In this paper a test set-up for bidirectional charging will be introduced. This set-up offers the

flexibility to evaluate different interfaces of grid operators, battery electric vehicles, charging

stations, energy management systems or other components in a set-up with a power and

communication flow. In addition to this it offers a testing possibility of new charging strategies

which then can be transferred to the real world. Also, an example of a control mechanism will

be shown in the paper to show the functionality of the test set up.

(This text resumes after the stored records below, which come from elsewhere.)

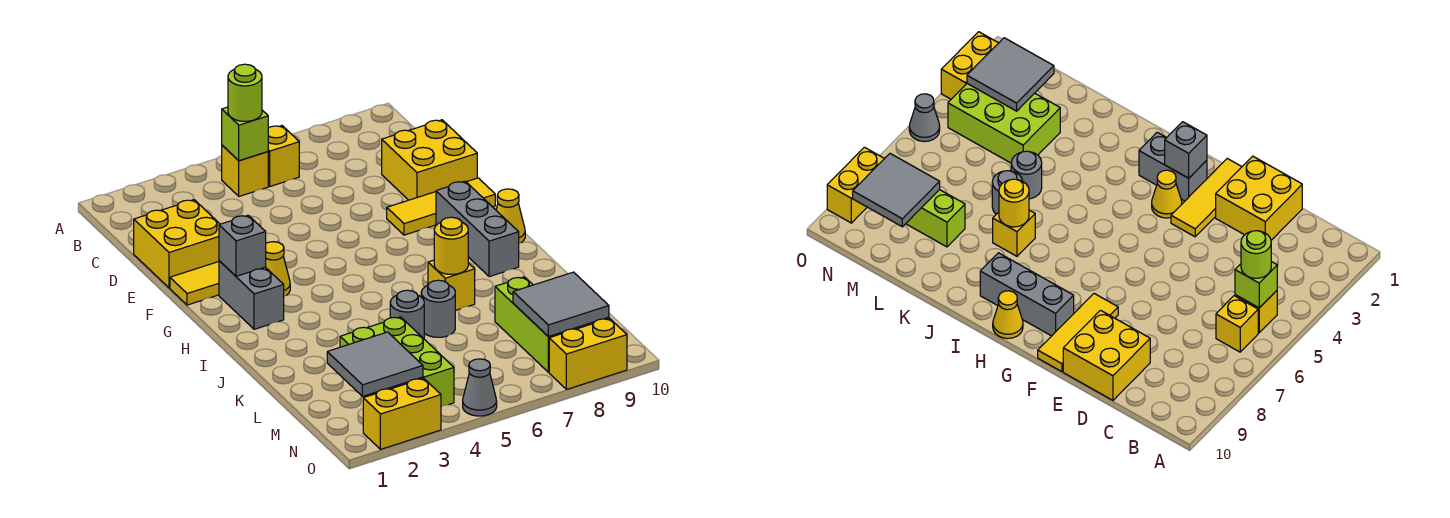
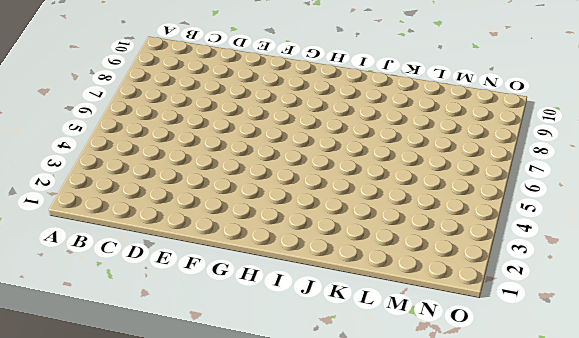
none -> yellow brick B5 level 1
none -> yellow brick B6 level 1
none -> yellow brick D1:E2 level 1

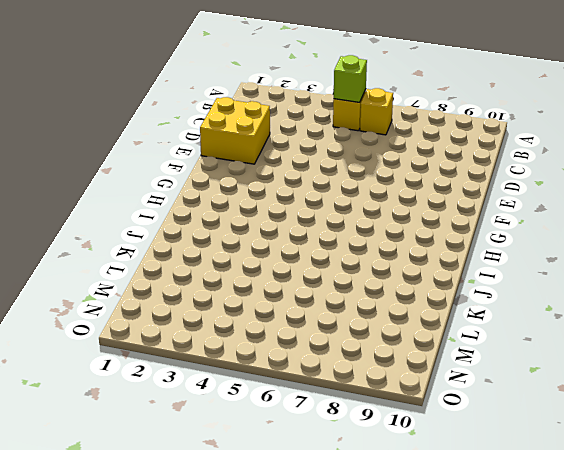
none -> yellow brick D9:E10 level 1
none -> yellow tile F1:F3 level 1
none -> yellow tile F8:F10 level 1

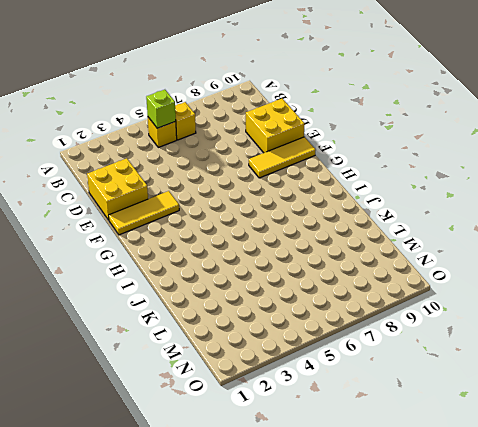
none -> grey brick G2:H2 level 1
none -> yellow cone G3 level 1
none -> grey brick G9:I9 level 1

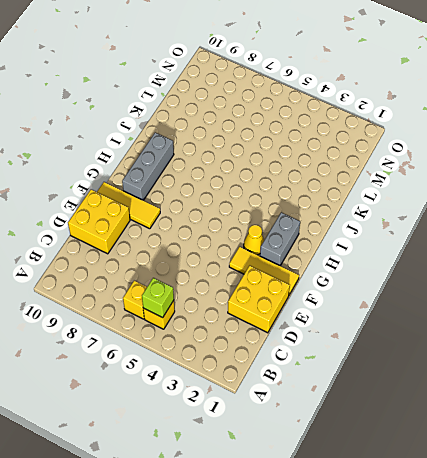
none -> yellow cone H10 level 1
none -> yellow brick J7 level 1
none -> grey round brick K5 level 1

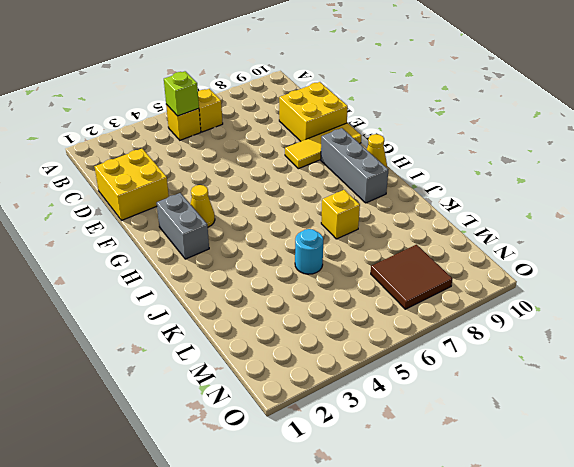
cyan round brick K5 level 1 -> grey round brick K5 level 1
brown tile M7:N8 level 1 -> lime brick L8:N8 level 1
none -> yellow tile F1:F3 level 1
none -> grey round brick K6 level 1
none -> lime brick L3:N4 level 1

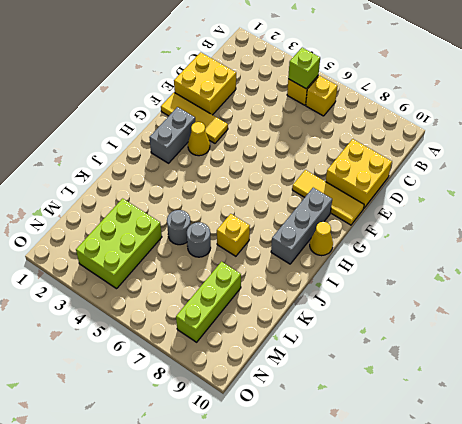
none -> yellow brick O2:O3 level 1
none -> grey cone O5 level 1
none -> yellow brick O8:O9 level 1

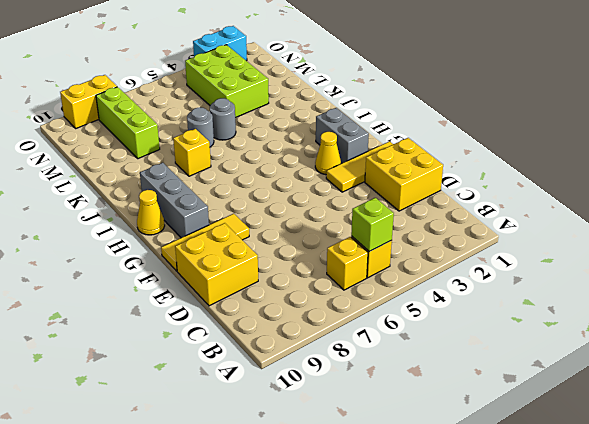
cyan brick O2:O3 level 1 -> yellow brick O2:O3 level 1
none -> grey cone O5 level 1
none -> grey brick G2 level 2
none -> yellow round brick J7 level 2

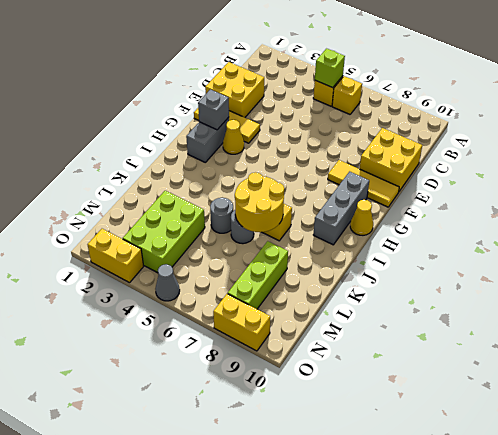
yellow round brick J6:K7 level 2 -> yellow round brick J7 level 2
none -> grey tile M2:N3 level 2
none -> grey tile M8:N9 level 2
none -> lime round brick B5 level 3

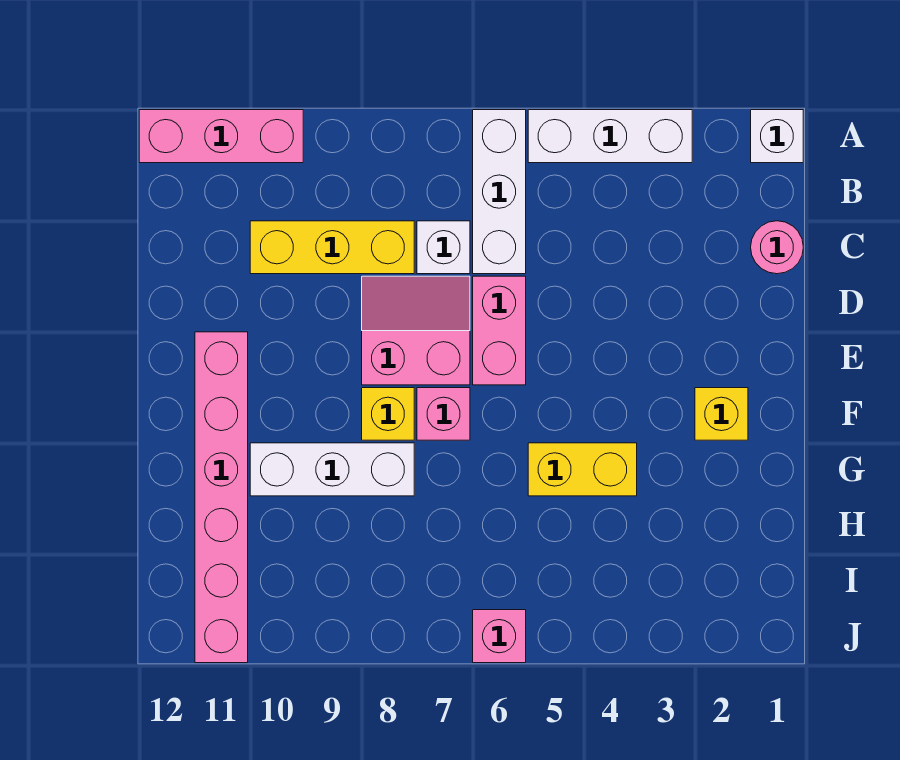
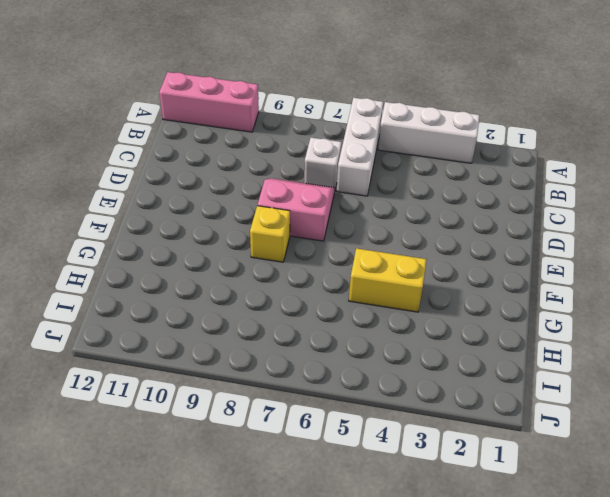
none -> white brick A1 level 1
none -> pink round brick C1 level 1
none -> yellow brick C8:C10 level 1

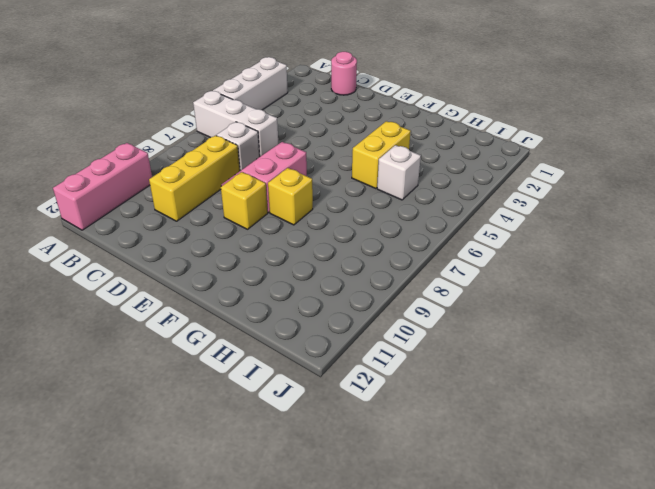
yellow brick E9 level 1 -> yellow brick F2 level 1
white brick H5 level 1 -> white brick A1 level 1
none -> pink brick D6:E6 level 1
none -> pink brick E11:J11 level 1
none -> pink brick F7 level 1

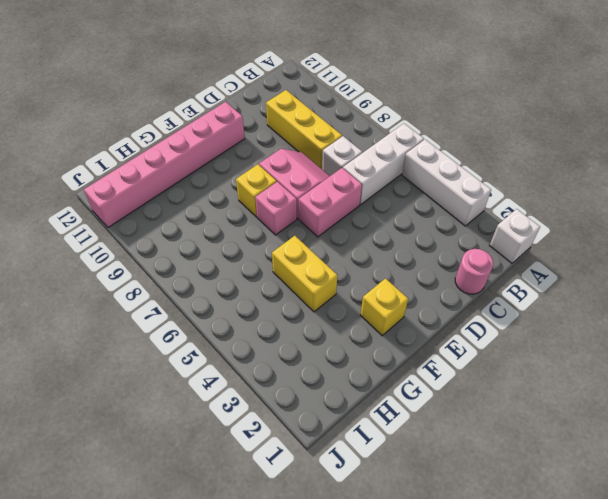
none -> pink brick A10:A12 level 1
none -> white brick G8:G10 level 1
none -> pink brick J6 level 1

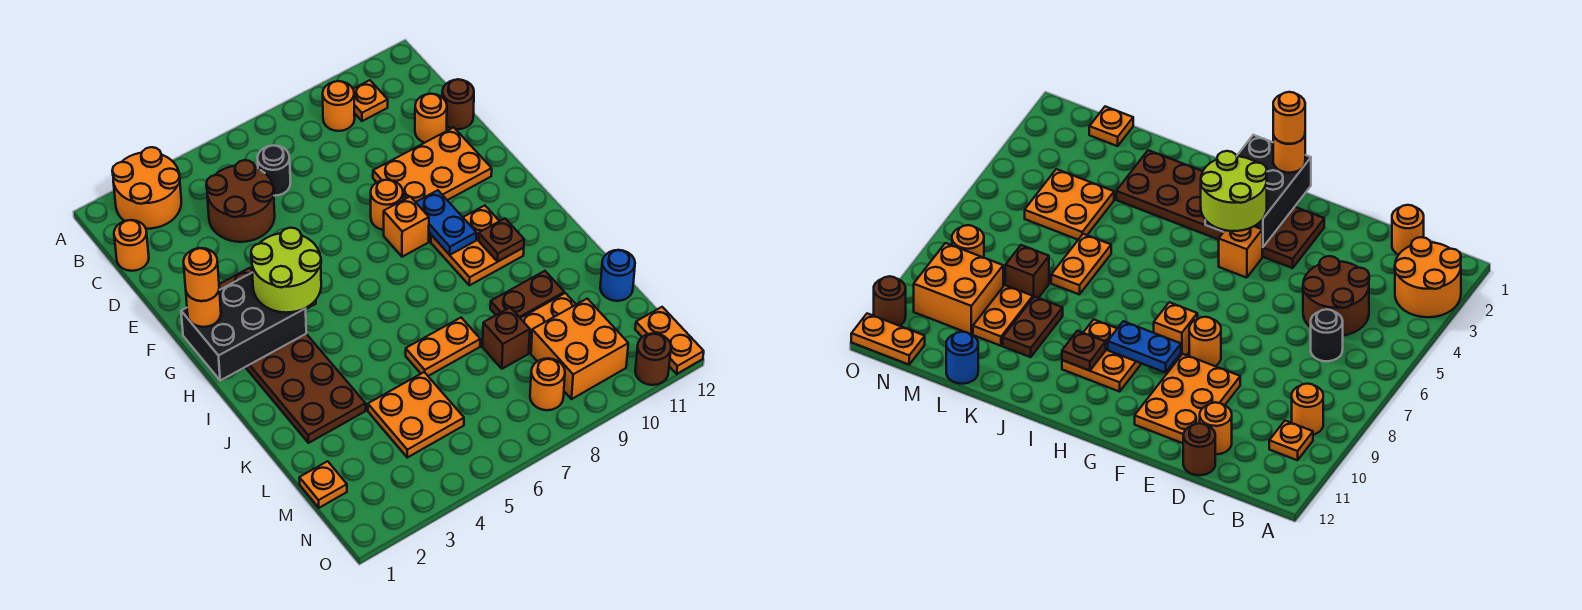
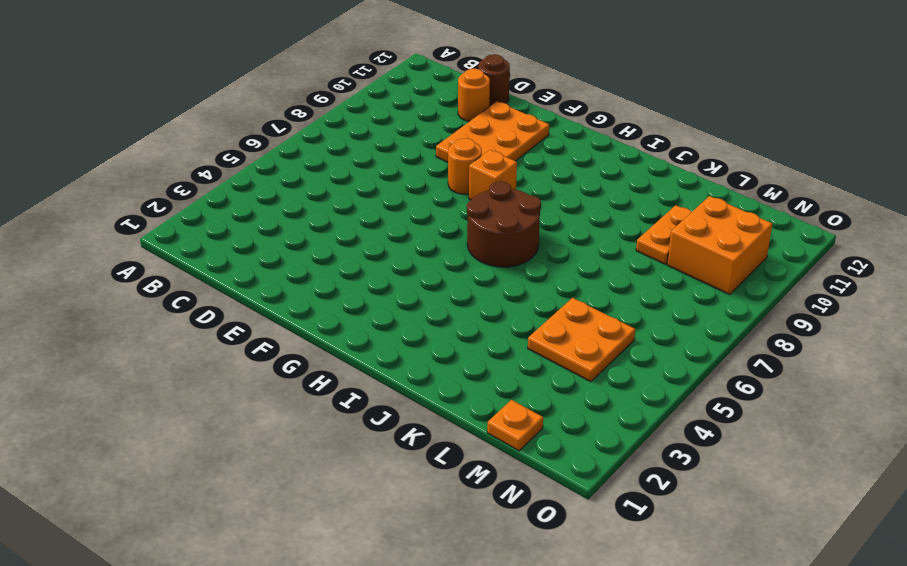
brown round brick H6:I7 level 1 -> brown round brick C4:D5 level 1
none -> orange round brick A2:B3 level 1
none -> orange round brick B9 level 1
none -> orange plate B10 level 1
none -> orange round brick C1 level 1

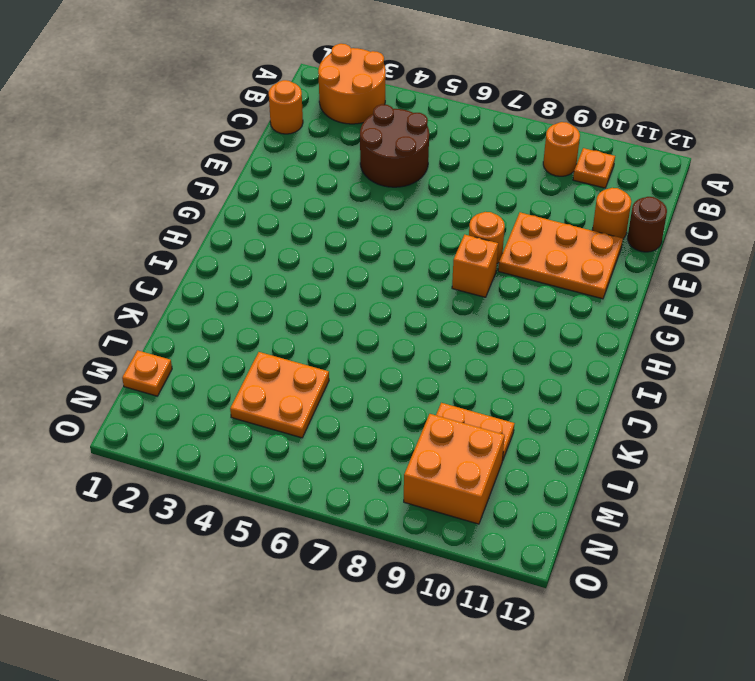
none -> black round brick C6 level 1
none -> brown plate F2:K3 level 1
none -> orange brick G4 level 1
none -> orange plate H9:I10 level 1

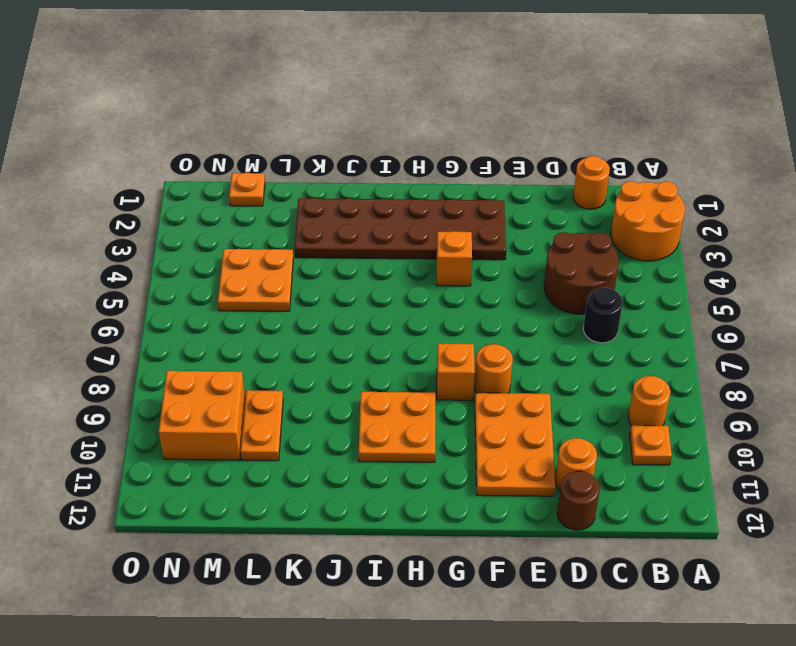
none -> orange plate K6:K7 level 1
none -> brown plate K9:K10 level 1
none -> brown brick L8 level 1
none -> blue round brick L12 level 1

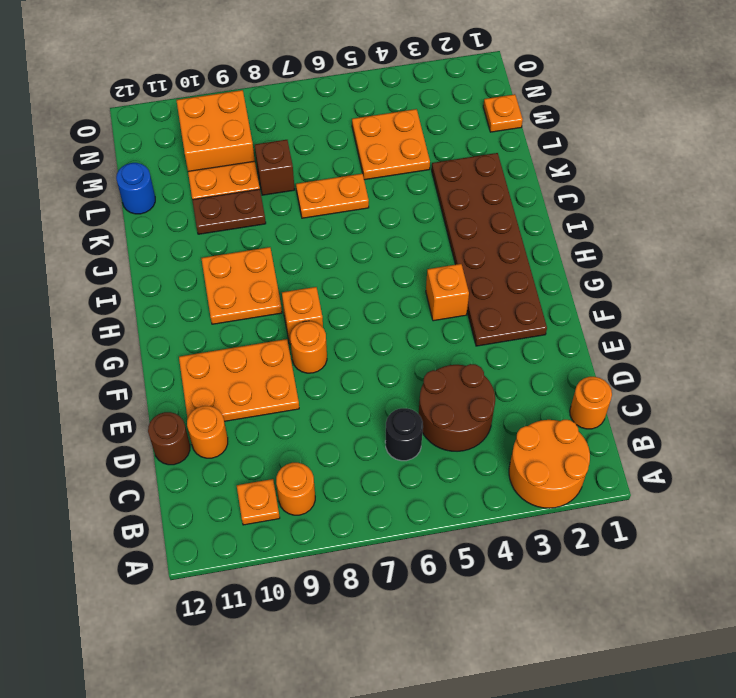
none -> orange round brick N8 level 1
none -> orange plate N12:O12 level 1
none -> brown round brick O11 level 1
none -> black brick G1:H3 level 2

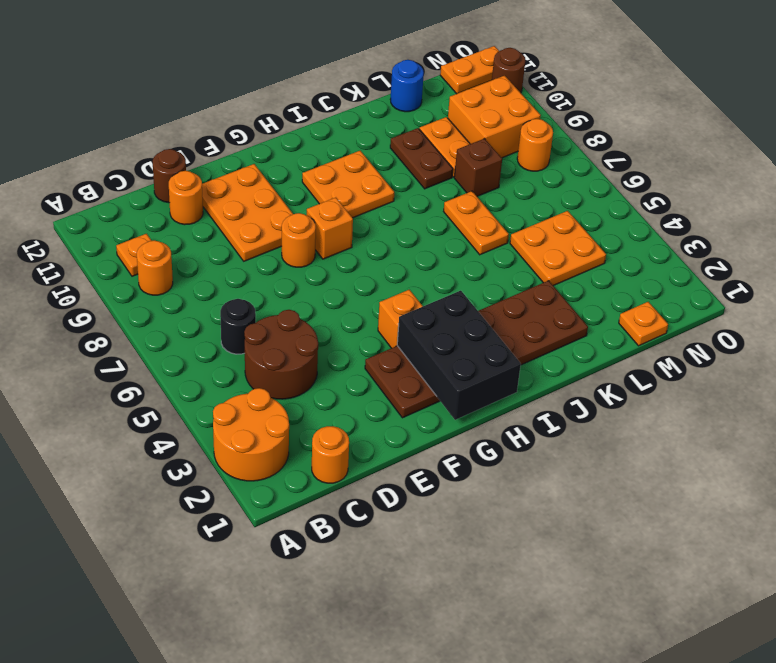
none -> blue plate G9:H9 level 2
none -> brown plate I10 level 2
none -> orange round brick G1 level 3
none -> lime round brick G3:H4 level 3

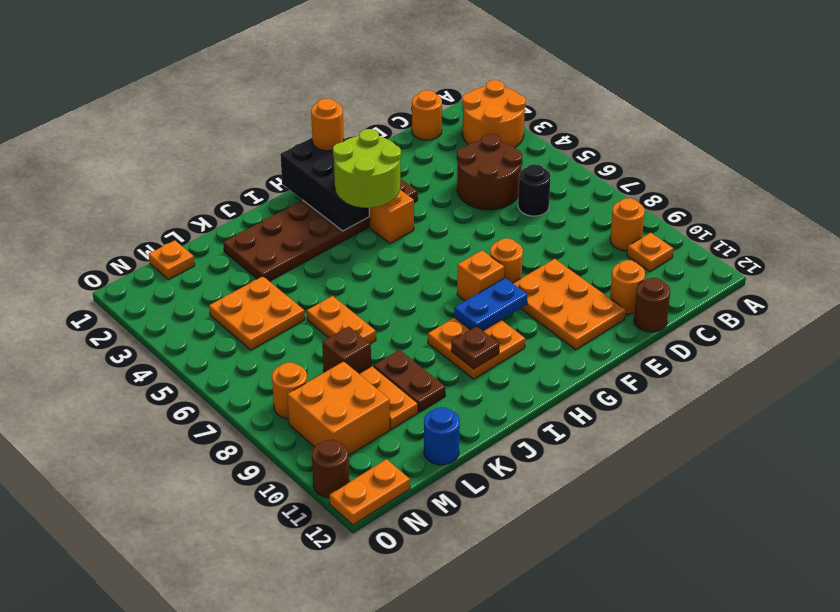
none -> orange round brick G1 level 4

Introduction and Motivation

Testing bidirectional vehicles and charging stations is essential to ensure the reliability, safety,

and efficiency of the rapidly evolving electric vehicle (EV) ecosystem. Bidirectional vehicles,

which support vehicle-to-grid (V2G), vehicle-to-home (V2H), or vehicle-to-load (V2L)

technology, have the unique ability to both draw power from the grid for charging and return

stored energy back to the grid or home. Bidirectional charging involves complex interactions

between different components and systems, including vehicles, charging stations, and grid

infrastructure. Testing ensures compliance with local, national, and international regulations

and promotes interoperability between different manufacturers’ equipment. To reach this goal

a test set-up to evaluate the compliance with different components like an energy management

system (EMS), a charging backend system or with different vehicles or charging stations is

introduced and developed.

Applied Method

In the first part literature research was conducted to identify all necessary components to

emulate a charging station or a vehicle. In addition to these requirements, additional functional

requirements were set. After all requirements were set the conceptional design of the test set-

up was executed. Therefore, a charging controller with the open-source software stack

EVerest was choosen. EVerest offers an open-source implementation of the ISO 15118-2

and -20. The ISO 15118-20 is a main requirement for bidirectional charging. The resulting

architecture was then translated to a laboratory test set-up with the possibility to put different

vehicles, charging station or other systems in the test loop. Afterwards the compliance with

different charging stations and vehicles was tested. Then a control mechanism was evaluated.

The evaluated control mechanism was a bidirectional power control based on the voltage of

the grid. To evaluate this control strategy a grid simulator with a grid emulation of a low voltage

grid was used.